What gives? Well, it all has to do with the conservative movement’s relentless and quite successful effort to dismantle restrictions on campaign giving and spending. The Citizens United decision was a big step forward in this effort because it decreed that corporations and unions could spend as much as they pleased on behalf of favored candidates—no, not give directly to their campaigns, but spend on ads or canvassing or anything else on their behalf, as we’re seeing with the SuperPACs in the 2012 campaign. And it is in the interest of this movement to define as broadly as possible these “independent expenditures” allowed by Citizens United—so much so that in this case, it meant siding with the union chiefs.

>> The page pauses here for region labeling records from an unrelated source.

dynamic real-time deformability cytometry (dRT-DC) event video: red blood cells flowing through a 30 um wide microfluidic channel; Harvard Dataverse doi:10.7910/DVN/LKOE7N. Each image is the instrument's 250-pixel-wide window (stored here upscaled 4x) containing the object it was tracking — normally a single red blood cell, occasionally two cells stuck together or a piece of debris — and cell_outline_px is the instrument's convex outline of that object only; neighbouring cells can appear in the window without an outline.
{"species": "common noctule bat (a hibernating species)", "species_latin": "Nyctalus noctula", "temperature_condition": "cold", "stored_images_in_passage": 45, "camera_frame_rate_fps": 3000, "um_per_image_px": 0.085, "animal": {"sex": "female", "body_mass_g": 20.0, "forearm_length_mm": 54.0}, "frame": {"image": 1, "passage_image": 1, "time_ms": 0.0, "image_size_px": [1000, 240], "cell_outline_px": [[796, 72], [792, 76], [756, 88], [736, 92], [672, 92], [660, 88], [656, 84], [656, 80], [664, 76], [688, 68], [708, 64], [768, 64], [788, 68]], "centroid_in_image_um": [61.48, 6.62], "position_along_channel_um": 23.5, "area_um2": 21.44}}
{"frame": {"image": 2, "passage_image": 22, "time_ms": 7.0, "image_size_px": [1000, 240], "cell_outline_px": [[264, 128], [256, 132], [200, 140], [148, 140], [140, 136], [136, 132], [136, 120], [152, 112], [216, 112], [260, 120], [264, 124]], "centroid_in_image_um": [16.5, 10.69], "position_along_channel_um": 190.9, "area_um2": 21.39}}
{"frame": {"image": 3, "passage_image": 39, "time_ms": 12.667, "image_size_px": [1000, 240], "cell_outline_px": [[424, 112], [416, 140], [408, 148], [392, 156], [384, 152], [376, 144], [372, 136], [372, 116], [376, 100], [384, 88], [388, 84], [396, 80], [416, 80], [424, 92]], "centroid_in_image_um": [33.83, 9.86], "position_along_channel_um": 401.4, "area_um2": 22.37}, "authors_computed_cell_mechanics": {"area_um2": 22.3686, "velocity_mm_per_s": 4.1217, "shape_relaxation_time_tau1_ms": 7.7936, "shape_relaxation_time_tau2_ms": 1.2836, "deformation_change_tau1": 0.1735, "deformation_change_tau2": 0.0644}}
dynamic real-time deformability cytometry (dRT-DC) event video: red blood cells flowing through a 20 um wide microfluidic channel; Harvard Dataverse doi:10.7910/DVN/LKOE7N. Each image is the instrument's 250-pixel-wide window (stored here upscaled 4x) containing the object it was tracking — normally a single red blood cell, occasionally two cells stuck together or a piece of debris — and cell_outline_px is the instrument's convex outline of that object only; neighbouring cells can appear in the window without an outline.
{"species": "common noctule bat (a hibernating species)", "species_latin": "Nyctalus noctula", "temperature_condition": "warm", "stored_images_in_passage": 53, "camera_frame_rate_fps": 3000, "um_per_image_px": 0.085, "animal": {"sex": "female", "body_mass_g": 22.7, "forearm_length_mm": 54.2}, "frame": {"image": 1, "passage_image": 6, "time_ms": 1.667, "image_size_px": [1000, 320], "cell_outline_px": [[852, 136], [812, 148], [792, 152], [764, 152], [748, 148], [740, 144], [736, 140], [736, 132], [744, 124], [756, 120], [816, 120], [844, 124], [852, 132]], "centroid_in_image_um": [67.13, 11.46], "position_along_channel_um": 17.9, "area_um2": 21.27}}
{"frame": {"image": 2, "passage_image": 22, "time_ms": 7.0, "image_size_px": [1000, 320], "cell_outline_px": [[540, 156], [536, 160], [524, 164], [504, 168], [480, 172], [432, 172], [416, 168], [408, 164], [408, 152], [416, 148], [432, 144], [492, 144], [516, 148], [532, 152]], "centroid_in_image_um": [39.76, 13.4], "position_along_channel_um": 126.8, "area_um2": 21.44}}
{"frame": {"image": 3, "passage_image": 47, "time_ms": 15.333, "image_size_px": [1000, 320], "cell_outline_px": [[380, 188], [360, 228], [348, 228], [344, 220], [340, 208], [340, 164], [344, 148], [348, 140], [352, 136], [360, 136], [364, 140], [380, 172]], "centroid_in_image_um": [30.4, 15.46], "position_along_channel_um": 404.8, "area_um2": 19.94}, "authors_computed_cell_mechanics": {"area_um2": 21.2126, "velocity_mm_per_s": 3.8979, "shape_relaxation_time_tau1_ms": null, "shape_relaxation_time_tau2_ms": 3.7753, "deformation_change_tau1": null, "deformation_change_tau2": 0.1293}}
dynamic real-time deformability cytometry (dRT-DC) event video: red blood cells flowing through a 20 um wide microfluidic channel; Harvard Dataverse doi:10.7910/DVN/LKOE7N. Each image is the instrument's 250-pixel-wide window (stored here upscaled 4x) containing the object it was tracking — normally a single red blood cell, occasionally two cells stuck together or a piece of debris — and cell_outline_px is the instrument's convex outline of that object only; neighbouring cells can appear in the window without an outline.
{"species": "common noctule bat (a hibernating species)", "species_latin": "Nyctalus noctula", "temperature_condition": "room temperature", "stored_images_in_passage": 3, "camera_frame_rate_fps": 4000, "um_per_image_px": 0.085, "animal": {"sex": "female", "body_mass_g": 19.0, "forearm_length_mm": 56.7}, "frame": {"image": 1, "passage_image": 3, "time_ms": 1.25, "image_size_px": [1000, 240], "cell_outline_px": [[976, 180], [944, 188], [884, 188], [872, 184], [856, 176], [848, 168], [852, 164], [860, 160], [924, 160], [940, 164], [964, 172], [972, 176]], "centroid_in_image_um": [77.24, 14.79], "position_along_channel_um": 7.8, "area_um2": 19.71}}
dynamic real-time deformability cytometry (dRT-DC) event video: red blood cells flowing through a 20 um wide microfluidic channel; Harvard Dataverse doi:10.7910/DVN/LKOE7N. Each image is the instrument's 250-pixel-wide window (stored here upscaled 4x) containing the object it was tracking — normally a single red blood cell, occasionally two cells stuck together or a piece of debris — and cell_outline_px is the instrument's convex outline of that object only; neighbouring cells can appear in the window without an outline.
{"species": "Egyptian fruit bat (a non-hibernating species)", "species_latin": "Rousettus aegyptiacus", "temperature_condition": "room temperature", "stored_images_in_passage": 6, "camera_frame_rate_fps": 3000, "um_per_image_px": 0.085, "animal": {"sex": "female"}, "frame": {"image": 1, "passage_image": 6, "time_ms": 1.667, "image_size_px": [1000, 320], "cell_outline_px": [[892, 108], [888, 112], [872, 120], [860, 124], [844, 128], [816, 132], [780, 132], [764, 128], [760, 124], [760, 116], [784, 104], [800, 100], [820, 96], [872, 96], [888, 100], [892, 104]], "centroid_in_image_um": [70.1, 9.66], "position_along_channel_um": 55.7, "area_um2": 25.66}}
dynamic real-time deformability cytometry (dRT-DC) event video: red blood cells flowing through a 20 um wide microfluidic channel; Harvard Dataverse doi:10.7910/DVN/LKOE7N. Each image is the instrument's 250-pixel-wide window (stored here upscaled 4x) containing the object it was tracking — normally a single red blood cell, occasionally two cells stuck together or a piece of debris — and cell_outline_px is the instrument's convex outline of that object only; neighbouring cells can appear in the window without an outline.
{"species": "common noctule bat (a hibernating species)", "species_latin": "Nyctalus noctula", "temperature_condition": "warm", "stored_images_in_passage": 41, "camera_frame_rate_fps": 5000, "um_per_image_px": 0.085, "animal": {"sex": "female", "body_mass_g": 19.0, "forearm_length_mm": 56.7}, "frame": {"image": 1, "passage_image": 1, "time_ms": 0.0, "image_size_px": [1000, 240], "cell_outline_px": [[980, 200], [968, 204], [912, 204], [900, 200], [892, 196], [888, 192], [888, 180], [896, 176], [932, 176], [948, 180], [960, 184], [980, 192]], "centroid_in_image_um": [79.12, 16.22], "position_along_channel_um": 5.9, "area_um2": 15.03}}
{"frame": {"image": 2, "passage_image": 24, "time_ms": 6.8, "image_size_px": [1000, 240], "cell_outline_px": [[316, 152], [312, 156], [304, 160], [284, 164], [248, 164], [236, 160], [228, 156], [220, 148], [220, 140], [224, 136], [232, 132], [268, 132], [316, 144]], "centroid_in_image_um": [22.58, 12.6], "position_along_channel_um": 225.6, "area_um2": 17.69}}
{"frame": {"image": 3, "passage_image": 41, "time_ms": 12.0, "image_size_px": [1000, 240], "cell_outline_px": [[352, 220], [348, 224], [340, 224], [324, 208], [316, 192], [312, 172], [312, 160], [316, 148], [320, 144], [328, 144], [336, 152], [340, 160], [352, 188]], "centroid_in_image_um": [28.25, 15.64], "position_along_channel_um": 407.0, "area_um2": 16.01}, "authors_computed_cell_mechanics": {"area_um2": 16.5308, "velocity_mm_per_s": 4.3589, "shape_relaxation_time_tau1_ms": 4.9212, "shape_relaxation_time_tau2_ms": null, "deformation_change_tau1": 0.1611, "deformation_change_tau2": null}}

Because if the union in this instance is allowed to compel its employees to campaign on behalf of a favored candidate, that means that a corporation is allowed to do so, too. And just as the lifting of spending restrictions ends up meaning much more for corporations than for unions—since corporations have a lot more money to spend—any lifting of restrictions on compelled political activity would mean more for corporations as well, since there are a lot more people working at big companies than in the shrinking ranks of unionized workers.
It’s worth noting that the ruling in the Hawaii case left one line in the sand, at least for now— the prohibition on corporations and unions forcing employees to make personal contributions to favored candidates and then reimbursing them for it later (a transgression that I seem to have stumbled across in the Senate race in Ohio.) It’s also worth noting that the Republican commissioners’ approval of compelled campaign work is not actually the law of the land yet, since the commission deadlocked on that question. But don’t be surprised if this question arises again soon. And if you’re confused about why Republicans are pleading the case of union bosses, you’ll know why.
*Corrected at 7:40 p.m. Post initially included the name of a pro-union organization here.
*Another correction: I initially referred to the two complainants as union "members." More accurately, they were actual staff employees of the union, which buttressed the FEC Republicans' case that it was okay for their employer to force them to campaign for the favored candidate, and which drew a stronger parallel to the right of corporations to do the same with their own employees.